Anyone For Dosbox? I sacrificed a virginal goat for Pickle...
#1
Posted 06 August 2009 - 07:27 PM
I cannot guarantee 100% that the goat was a virgin, but ffs I hope it was. You see, there wasn't a male goat...
Thanks in advance for any response.
#2
Posted 06 August 2009 - 08:23 PM
sold, on 06 August 2009 - 03:27 PM, said:
Not really anything new with dosbox, last i was running CVS (0.73) code with some custom M-HT dynarec changes. I was also last playing with dark forces as a test.
I will try and get some videos going for the weekend.
Now before the requests start to come in, im only going to try things I have and arnt a total pain to load.
#4
Posted 06 August 2009 - 08:44 PM
Khan, on 06 August 2009 - 04:35 PM, said:
Thanks :)
I can run at 850 Mhz.
I will be running them with dynamic core, MAX cycles, 22050 sample rates
Update: Dosbox videos coming today :-)
This post has been edited by Pickle: 08 August 2009 - 06:26 PM
#5
Posted 08 August 2009 - 10:28 PM
Pickle, on 06 August 2009 - 03:44 PM, said:
Khan, on 06 August 2009 - 04:35 PM, said:
Thanks :)
I can run at 850 Mhz.
I will be running them with dynamic core, MAX cycles, 22050 sample rates
Update: Dosbox videos coming today :-)
OMG I'm so excited! Delicious videossss. My precioussss
#6
Posted 08 August 2009 - 11:46 PM
Dosbox: Duke 1 and Airborne Ranger
Dosbox: Commander Keen 4
In Keen 4, I notice that the sound effects are a little delayed. Is there any particular reason that the music was turned off?
#7
Posted 09 August 2009 - 12:28 AM
Esn, on 09 August 2009 - 01:46 AM, said:
Dosbox: Duke 1 and Airborne Ranger
Dosbox: Commander Keen 4
In Keen 4, I notice that the sound effects are a little delayed. Is there any particular reason that the music was turned off?
Tsk, impatient. The first three minutes of the second video is darkness, so you at least ought link it like this. Though here's hoping Pickle fixes the encoding issue or whatever.
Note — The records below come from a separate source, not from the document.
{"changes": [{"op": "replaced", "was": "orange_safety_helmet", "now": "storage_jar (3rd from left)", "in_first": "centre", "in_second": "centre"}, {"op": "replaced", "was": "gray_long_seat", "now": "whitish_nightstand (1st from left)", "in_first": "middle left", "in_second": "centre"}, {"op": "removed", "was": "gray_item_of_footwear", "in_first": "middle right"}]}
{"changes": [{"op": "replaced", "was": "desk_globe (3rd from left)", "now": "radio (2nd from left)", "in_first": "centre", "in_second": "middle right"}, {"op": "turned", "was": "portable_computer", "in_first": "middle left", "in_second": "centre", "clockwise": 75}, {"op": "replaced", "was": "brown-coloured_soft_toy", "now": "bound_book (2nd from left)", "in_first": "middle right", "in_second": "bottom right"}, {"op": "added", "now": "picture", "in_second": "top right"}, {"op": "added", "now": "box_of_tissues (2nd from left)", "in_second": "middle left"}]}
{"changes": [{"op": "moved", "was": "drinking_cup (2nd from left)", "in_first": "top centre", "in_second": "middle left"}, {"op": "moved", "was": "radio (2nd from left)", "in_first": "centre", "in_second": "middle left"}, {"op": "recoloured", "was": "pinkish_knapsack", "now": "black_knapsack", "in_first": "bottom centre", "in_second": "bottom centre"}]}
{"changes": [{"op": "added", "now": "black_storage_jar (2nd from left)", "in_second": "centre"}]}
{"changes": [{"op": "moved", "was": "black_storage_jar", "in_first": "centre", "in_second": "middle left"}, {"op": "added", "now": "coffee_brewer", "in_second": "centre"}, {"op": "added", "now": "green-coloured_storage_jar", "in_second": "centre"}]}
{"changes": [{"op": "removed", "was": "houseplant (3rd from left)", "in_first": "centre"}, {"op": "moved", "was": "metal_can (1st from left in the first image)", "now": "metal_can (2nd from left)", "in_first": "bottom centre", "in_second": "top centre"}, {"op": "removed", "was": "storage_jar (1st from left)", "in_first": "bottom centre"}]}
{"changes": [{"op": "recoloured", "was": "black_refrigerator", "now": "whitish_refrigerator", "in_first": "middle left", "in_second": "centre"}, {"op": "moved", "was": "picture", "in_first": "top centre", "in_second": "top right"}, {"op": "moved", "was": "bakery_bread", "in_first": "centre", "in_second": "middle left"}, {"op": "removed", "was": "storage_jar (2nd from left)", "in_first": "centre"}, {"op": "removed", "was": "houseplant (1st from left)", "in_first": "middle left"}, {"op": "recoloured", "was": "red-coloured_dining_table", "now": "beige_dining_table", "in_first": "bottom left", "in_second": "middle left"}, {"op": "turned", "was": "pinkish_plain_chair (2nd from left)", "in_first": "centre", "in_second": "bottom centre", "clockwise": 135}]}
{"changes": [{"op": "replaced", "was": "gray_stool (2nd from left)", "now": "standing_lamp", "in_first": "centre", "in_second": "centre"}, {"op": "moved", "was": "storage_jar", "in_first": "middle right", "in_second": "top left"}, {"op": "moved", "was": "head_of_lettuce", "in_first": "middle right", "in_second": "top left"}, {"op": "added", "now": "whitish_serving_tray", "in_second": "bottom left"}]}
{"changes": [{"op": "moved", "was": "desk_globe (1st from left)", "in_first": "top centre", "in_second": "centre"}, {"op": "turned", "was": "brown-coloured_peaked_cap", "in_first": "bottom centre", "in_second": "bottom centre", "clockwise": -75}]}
And yay, Commander Keen! Been a while since I played that. Same goes for Pickle, judging by the video. :P
#8
Posted 09 August 2009 - 12:38 AM
This post has been edited by fischju2000: 09 August 2009 - 12:47 AM
#9
Posted 09 August 2009 - 01:01 AM
Pickle, on 06 August 2009 - 09:44 PM, said:
Khan, on 06 August 2009 - 04:35 PM, said:
Thanks :)
I can run at 850 Mhz.
I will be running them with dynamic core, MAX cycles, 22050 sample rates
Update: Dosbox videos coming today :-)
With the exclusion of overclocking the processor, do you see much (or any) room for optimisation with DOSBox? Or is this likely to be the best we're going to see on the Pandora?
#10
Posted 09 August 2009 - 02:32 PM
BTW, Dark forces looks gorgeously smooth (maybe we can expect 486DX/33 perfomance figures after all :) )
Great job, Pickle! ;)
This post has been edited by Khan: 09 August 2009 - 02:35 PM
#11
Posted 09 August 2009 - 04:38 PM
Khan, on 09 August 2009 - 09:32 AM, said:
Great job, Pickle! ;)
with a very good dynamic recompiler running 32 bit x86 code you could easily get up to 486DX-120Mhz performance depending on the software being run
with interpreted emulation running 16bits x86 code, not much more than a 386DX-16
the 486 had only 8KB to 16KB of cache (code+data)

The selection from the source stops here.